Nor should you have to be online. Neighborland stays true to its street-art roots by recognizing that public spaces are important venues for communication, especially for citizens who aren’t as web-savvy. Its staff, sponsors, and community partners helped spread the word about the site through physical installations at New Orleans’ many festivals and street fairs, distributing stickers with the web address on the bottom. “We’re still working to get people who don’t use the internet regularly for community activism to see it as an everyday tool,” Williams said.
Neighborland still maintains a physical presence around town. A sign in the window of a building called the Saratoga in New Orleans’ Central Business District asks people waiting at the bus stop outside to text their ideas for the spot to a certain number. Williams asks if I have any ideas and I come up with cooling fans for the bus stop — the southern alternative, I figure, to heat lamps, always a godsend at Chicago’s L stops in the winter. I text the number and, a minute later, there’s my idea on the site, among dozens of others people outside the Saratoga have texted over the months: a falafel joint, a hair salon, “a small venue for teens & young adults,” and “a 24-hour bodega that sells cat food, scotch tape, flowers, coffee, and egg & cheese sandwiches.”
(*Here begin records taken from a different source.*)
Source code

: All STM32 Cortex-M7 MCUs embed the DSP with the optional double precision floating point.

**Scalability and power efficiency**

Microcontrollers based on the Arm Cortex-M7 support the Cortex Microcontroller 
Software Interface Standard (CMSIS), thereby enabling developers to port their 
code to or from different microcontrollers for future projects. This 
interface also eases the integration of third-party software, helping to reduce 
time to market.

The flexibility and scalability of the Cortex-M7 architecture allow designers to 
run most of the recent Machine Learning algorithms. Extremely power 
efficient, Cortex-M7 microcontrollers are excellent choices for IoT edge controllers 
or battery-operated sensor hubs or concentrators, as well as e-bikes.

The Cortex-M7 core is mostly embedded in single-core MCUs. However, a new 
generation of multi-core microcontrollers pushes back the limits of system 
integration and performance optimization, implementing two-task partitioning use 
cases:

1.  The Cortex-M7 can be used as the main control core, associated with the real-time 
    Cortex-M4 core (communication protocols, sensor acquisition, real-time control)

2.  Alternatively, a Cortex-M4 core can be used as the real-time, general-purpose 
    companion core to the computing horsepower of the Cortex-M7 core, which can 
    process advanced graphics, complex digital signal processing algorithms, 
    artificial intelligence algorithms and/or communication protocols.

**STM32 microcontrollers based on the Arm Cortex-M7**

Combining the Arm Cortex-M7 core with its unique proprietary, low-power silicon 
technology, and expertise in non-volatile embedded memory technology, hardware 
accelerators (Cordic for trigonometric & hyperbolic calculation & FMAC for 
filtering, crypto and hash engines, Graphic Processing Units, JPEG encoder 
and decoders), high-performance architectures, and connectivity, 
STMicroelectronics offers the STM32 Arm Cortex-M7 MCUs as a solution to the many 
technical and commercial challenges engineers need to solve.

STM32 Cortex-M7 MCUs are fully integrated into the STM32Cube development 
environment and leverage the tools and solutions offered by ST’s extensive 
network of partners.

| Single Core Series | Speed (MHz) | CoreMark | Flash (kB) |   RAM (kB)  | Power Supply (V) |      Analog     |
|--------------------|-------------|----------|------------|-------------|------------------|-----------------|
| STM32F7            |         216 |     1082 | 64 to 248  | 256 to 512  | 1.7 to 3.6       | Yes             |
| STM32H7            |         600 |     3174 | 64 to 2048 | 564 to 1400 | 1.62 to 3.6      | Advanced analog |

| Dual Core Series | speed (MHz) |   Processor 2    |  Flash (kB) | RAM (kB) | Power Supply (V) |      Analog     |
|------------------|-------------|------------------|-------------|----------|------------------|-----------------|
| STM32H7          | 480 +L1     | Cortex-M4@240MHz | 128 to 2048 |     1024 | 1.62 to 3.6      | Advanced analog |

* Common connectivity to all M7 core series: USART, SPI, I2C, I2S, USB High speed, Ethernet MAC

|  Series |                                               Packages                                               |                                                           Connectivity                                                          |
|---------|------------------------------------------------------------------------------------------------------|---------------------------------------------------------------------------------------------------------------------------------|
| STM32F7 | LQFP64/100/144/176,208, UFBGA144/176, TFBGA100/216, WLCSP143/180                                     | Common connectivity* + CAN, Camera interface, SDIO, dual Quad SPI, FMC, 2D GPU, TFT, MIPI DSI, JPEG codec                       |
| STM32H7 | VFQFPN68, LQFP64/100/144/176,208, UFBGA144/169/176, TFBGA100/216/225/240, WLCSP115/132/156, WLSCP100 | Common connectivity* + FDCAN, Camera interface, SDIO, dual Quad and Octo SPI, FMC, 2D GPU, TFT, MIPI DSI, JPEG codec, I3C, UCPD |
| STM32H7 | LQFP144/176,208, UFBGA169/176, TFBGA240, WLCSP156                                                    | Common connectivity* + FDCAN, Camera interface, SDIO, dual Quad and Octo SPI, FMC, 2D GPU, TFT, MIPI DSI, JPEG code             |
It makes sense that an idea like Neighborland would have been born in New Orleans, a city whose palpable creative energy and funky charm can distract visitors from structural breakdowns like a lack of municipal recycling, still frequently flooded streets, and a murder rate at least 10 times the national average. In New Orleans, “Hurricane Katrina discredited the status quo,” as Williams put it, meaning “people understood we couldn’t go back to the way things were. People in New Orleans are more willing to try new things.”
Now Neighborland is expanding to other cities: The site is live in Boulder, Colo., and testing in Houston, with plans for a national rollout. Even without dedicated staff yet beyond New Orleans, the model seems to be working in other locations. In Houston, Williams said, someone said they wanted a particular intersection to be safer for bikes. A traffic engineer who saw the idea was able to change the timing of the stoplight there.
Williams acknowledges that the changes Neighborland has spawned so far don’t constitute a dramatic overhaul of the city’s infrastructure. But in some ways, that’s the point — collaborative, community-level urban planning may be incremental, but this “tactical urbanism” responds directly to what people are asking for. “We think there’s a lot of value to being tactical,” Williams said. “We’re doing something that may be temporary, maybe it’s just a small gesture, but you’re showing things can be different. We’re focused on making these small but important changes add up.”